Summary and predictions. I said that in 2012 we would have 2.5% GDP and 8.2% unemployment. In fact GDP was only 1.9% but unemployment dropped to 7.7%. Housing is getting better quicker than expected but Europe is worse and the US political equation continues to lurch from manufactured crisis to crisis with no end in sight.
So here are my 2013 predictions. I’m an optimist. I believe that within the first quarter the politicians will get their act together, and resolve taxes & spending in a manner that will in general last for the remainder of President Obama’s term. This will lead to greater business confidence both here and abroad and the US will get it’s triple A credit rating back by the end of the year (but not before).

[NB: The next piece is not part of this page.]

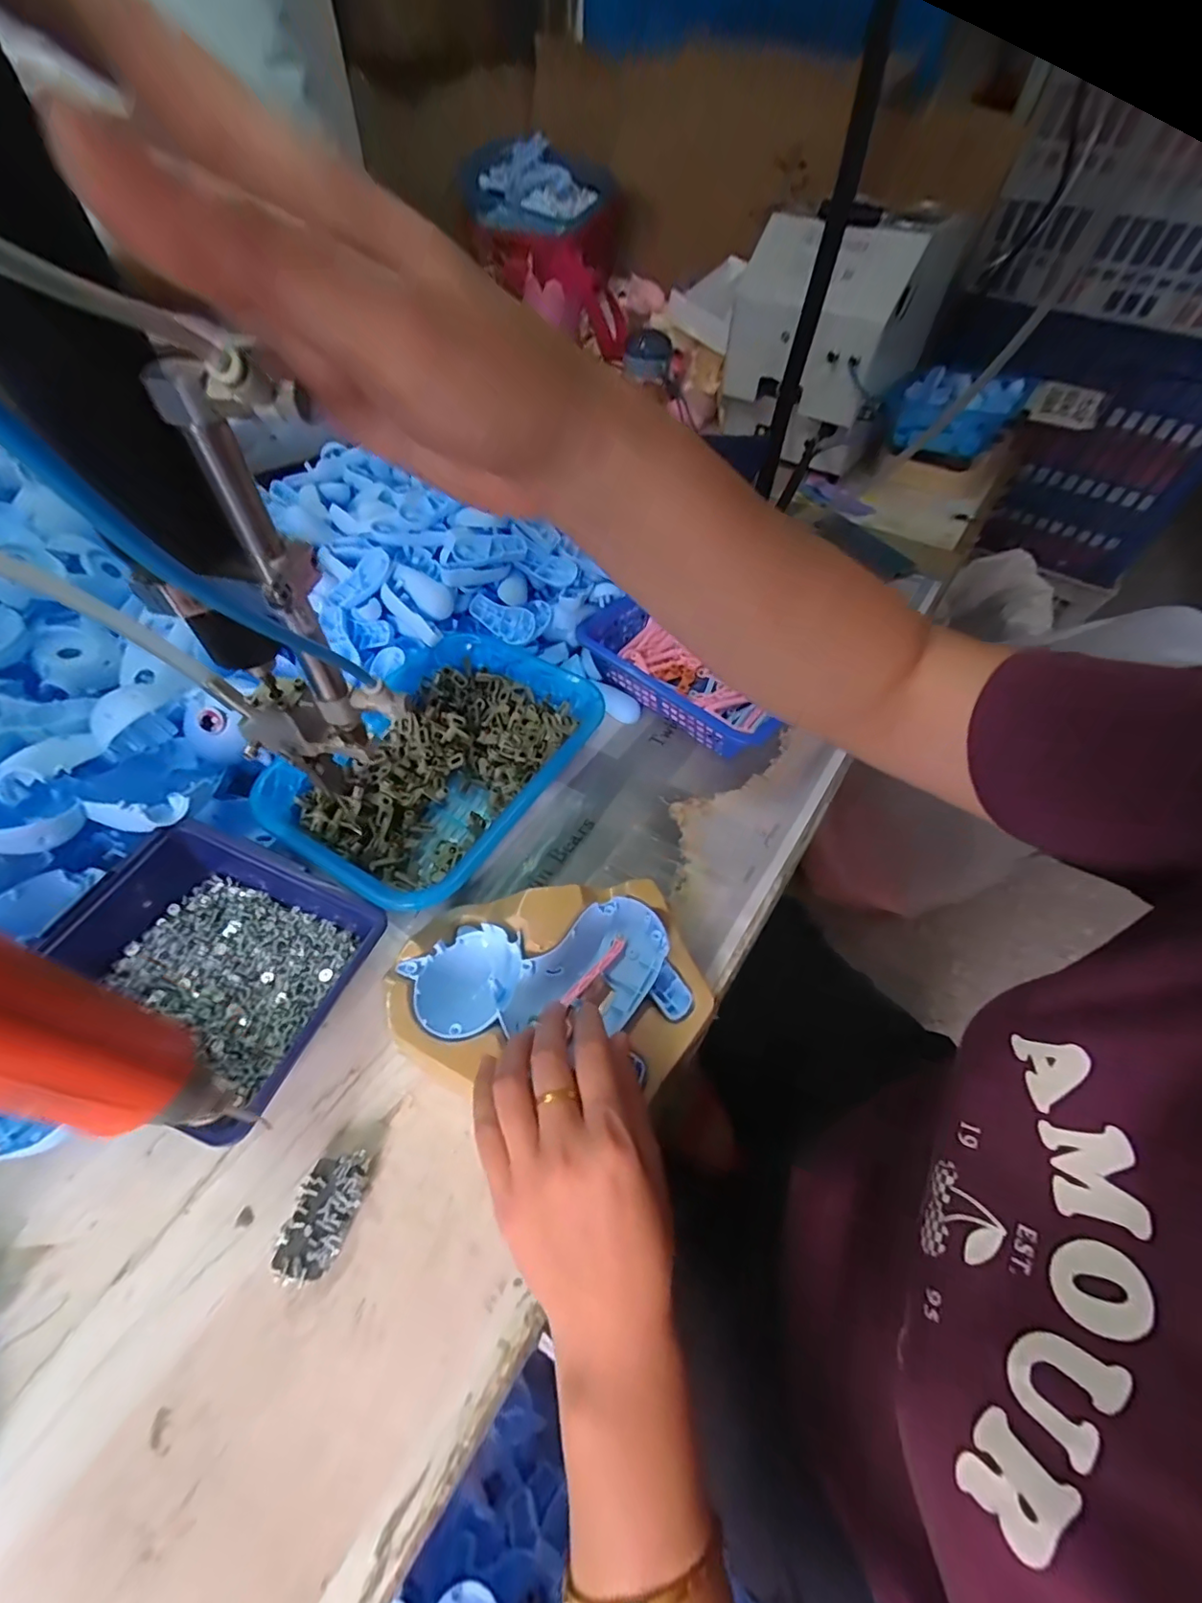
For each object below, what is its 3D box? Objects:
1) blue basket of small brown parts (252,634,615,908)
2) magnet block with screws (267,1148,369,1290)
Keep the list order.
[{"bbox_3d":[-0.133,-0.038,0.467,0.190,0.059,0.268,28,57,16],"label":"blue basket of small brown parts"},{"bbox_3d":[-0.151,0.226,0.299,0.032,0.016,0.058,15,55,7],"label":"magnet block with screws"}]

The result will be a US economy that grows GDP by 2.7% and unemployment will drop to 7.2% in 2013. Interest rates will begin to rise, but that will spur lending because margins are better for banks and businesses will be ready to borrow to lock in rates before they increase. Housing will gain in importance and begin picking up steam by the end of the year. US growth will help provide leadership to Europe, which will begin to correct, but about 6-9 months behind the US. The growth in the US and later the EU will help with China and the rest of Asia.
So those are my thoughts. What are yours?